聽到月涯的話, 那些原本便極不情願的城主府護衛, 全部都停了下來。
"哼, 我陵城業雖然是城主府外戚, 但地位也在你這個旁系庶子之上, 你要注意的你的言辭。”
陵城業見到那些護衛因為月涯的一番話而停下, 眼中更是閃過一道陰狠。
"陵城業, 你的地位固然比我高, 但也無權驅趕城主府的貴客!”
月涯被陵城業這番話噎的不輕。月涯雖然是天仙中期修為, 但是在月城城主府之內卻並沒有什麽地位, 只是因為他的出身旁系, 又是一個庶出, 也就是小老婆生的那種。
所以在城主府之內處處受到排擠, 才被安排為月城成為對的一個小頭目。而這陵城業雖然是一個外戚, 但是在城主府中卻是位高權重, 身份地位遠在月涯之上。
"貴客?這些便是你所謂的貴客嗎?”
陵城業冷笑著說道:"那幾個, 分明就是立陽城的厲鋒, 一個偏僻小城城主的兒子, 能算什麽貴客嗎?難不成, 你說的貴客, 便是這兩個穿著法器級別的衣衫的破落修仙[ 凡人修仙傳 ]者?真是滑天下[ 遮天 ]之大稽!”
"陵城業, 他們確實是城主府的貴客。”月涯冷哼著說道:"不要以為我不知道你存了什麽心思。這月余中, 你強行驅趕了數十位前來應選小姐道侶的青年, 恐怕是為了你那個不成器的侄子陵俞排除競爭對手吧?實話告訴你, 以陵俞那個廢柴, 哪怕是全天下[ 遮天 ]沒了男子, 小姐也不會選擇他的。”
"放肆!”
聽到這話, 陵城業勃然大怒, 口裡說道:"快來人, 將這些雜碎轟走, 扔出月城!”
"誰敢!”
月涯毫不相讓, 連同著身後幾個天仙級別的城衛直接迎上, 滾滾的仙威毫不掩飾的朝著陵城業的身上壓去。
陵城業不過是天仙初期的修為, 如何是月涯等人的對手, 在仙威的壓迫之下, 他倒退了數十步才穩下身體。
"月涯, 你敢對我動手?”
陵城業滿是不可思議的看著月涯, 他不相信, 剛剛月涯竟然對他釋放了仙威, 將他逼退。要知道, 陵城業的身份在城主府之內極為特殊, 比之月涯高貴了不知道多少。
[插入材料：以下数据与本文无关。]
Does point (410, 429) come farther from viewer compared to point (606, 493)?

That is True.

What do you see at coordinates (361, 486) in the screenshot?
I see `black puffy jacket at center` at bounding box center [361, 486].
現如今, 月涯對他動手, 便是以下犯上, 是要遭到懲罰的。
"我說過, 這些人乃是城主府的貴客, 你一個外戚無權驅趕貴客!”
月涯已經覺察到, 陳逍恐怕與那神翛有著極大的關系, 這是連城主都極為重視的人, 陵城業一個小小的外戚在他的面前根本就不算什麽。
剛剛陳逍的那番話, 可是故意說給他聽的。就算是陳逍都知道, 在這個時候, 想要進入城主府, 是會有極大的阻礙, 若是城主府內部人員作祟, 他手裡的那塊邀月令也是沒用的。
可以說, 若是剛剛陳逍不突然間冒出那麽一句話, 現在陳逍和厲鋒幾人恐怕就已經被趕走了。
"可惡。”
陵城業眼中充滿了恨意, 狠狠的盯著月涯。
"怎麽回事, 何人在此喧嘩?”
正在雙方僵持下來的時候, 一個身穿著青灰色長袍的老者從大門之中走出來, 他看到月涯與陵城業對峙, 眉頭微微的皺了皺。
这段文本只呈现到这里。